***** 所给文段

【数据结构_链表_最小堆】 链表找环，链表找交点，合并有序链表

Linked List Cycle

Given a linked list, determine if it has a cycle in it.
Follow up:

Can you solve it without using extra space?

对链表反序： while(p) { q=p->next; p->next=f; f=p;p=q;}

/**
* Definition for singly-linked list.
* struct ListNode {
*     int val;
*     ListNode *next;
*     ListNode(int x) : val(x), next(NULL) {}
* };
*/
class Solution {
public:
bool hasCycle(ListNode *head) {
ListNode *p=head,*q,*f=NULL;
while(p){//对链表反序，如果p回到起点，则有环
q=p->next;
p->next=f;
f=p;p=q;
if(p==head) return true;//有环
}
return false;//沒有环，p到了NULL
}
};

合并有序链表

用优先队列（小顶堆）

class Solution {
public:
struct cmp{
bool operator () ( const pair<int, int> &a, const pair<int, int > &b){
return a.first >= b.first;
}
}cc;
ListNode *mergeKLists(vector<ListNode *> &lists) {
priority_queue<pair<int, int>, vector<pair<int, int> >, cmp> que;
for(int i=0; i<lists.size(); i++) if(lists[i])
que.push(pair<int, int>(lists[i]->val, i));

ListNode *head =NULL, *tail =NULL;
while(!que.empty()){
pair<int, int> t = que.top(); que.pop();
int i = t.second;
if(!head) head = lists[i];
else tail -> next = lists[i];
tail = lists[i];
lists[i] = lists[i]->next;
if(lists[i])
que.push(pair<int, int>(lists[i]->val, i));
}

if(tail) tail->next = NULL;

return head;
}
};

**********

在上面这篇讲链表的文段中，从含有“Given a linked”的那处起，到“for singly-linked list.”为止，把这一段原样照录下来。

***** 所给材料

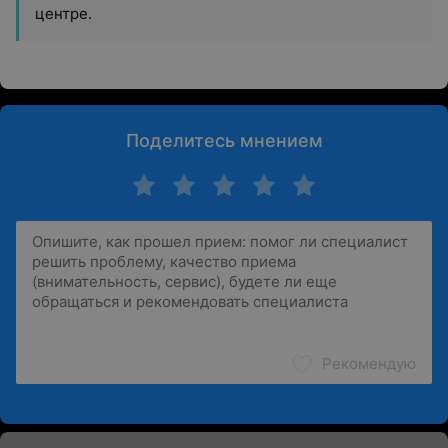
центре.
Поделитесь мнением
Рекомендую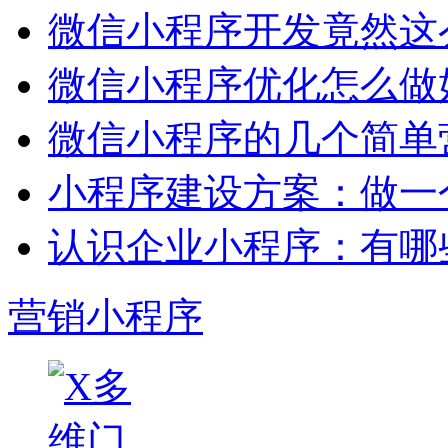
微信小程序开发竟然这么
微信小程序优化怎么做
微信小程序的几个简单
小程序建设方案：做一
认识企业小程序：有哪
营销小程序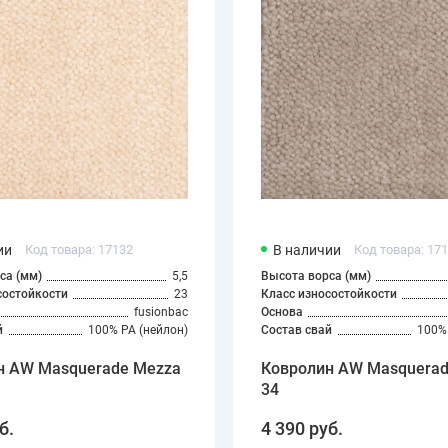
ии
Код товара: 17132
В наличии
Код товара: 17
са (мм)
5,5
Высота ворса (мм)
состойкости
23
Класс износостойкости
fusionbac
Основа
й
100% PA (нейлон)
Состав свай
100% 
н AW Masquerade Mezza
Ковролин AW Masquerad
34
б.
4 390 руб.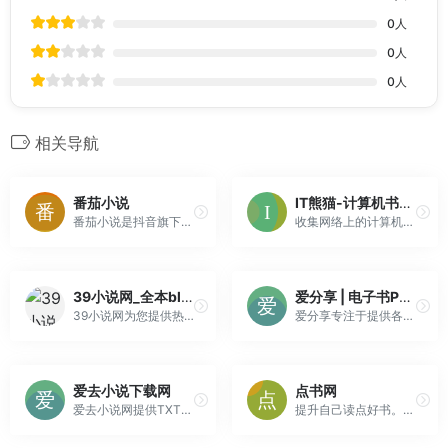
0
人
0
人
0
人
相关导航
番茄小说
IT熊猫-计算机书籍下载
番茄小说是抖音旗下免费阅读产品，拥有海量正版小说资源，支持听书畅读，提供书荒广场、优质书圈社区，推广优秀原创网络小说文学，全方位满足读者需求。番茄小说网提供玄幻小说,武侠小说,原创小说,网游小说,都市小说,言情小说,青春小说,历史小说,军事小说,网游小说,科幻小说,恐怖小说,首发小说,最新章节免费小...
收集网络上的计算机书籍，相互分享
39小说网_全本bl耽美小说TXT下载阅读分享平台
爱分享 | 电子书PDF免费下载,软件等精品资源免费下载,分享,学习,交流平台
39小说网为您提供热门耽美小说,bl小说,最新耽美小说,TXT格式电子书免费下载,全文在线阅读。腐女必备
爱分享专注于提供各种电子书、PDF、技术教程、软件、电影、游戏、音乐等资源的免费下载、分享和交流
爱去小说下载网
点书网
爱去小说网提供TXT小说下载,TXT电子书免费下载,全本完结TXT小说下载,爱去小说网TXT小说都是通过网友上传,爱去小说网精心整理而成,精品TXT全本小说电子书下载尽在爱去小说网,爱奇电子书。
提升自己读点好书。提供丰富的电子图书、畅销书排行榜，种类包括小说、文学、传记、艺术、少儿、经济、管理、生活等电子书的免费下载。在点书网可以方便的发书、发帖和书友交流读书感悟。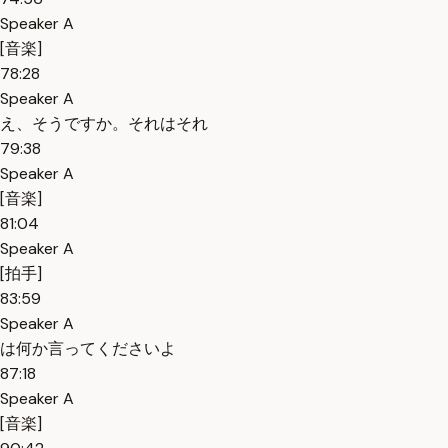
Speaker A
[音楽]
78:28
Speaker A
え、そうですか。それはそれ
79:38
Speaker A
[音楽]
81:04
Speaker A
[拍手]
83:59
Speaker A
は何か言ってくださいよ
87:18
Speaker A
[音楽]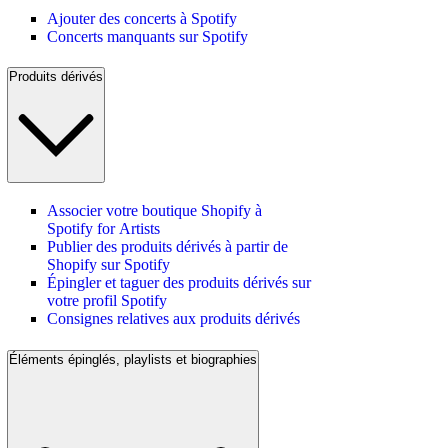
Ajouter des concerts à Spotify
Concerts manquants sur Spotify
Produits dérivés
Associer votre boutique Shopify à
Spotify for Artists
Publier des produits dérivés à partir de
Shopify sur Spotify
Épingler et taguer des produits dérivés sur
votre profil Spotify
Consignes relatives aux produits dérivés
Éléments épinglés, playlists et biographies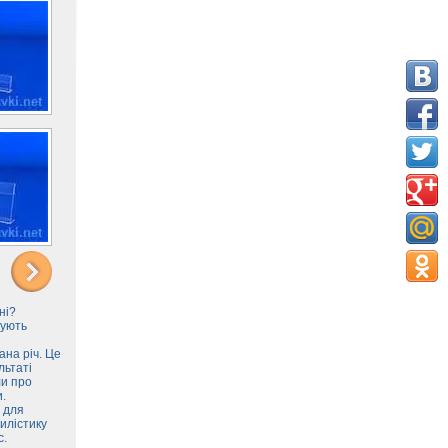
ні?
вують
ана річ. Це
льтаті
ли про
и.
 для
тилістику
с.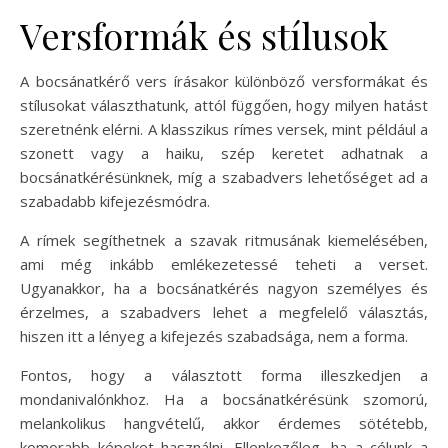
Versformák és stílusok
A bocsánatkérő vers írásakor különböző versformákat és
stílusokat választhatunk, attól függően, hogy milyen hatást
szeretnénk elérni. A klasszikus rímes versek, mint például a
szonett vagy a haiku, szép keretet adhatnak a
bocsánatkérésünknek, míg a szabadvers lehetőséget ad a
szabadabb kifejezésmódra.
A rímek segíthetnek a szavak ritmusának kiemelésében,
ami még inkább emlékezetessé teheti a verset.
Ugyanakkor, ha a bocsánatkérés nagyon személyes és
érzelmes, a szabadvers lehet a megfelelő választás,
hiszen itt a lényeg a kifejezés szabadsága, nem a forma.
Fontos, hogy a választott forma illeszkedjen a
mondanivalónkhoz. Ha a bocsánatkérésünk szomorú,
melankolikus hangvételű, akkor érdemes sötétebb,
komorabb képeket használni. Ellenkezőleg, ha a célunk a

**********

## 结果
Given a linked list, determine if it has a cycle in it.
Follow up:

Can you solve it without using extra space?

对链表反序： while(p) { q=p->next; p->next=f; f=p;p=q;}

/**
* Definition for singly-linked list.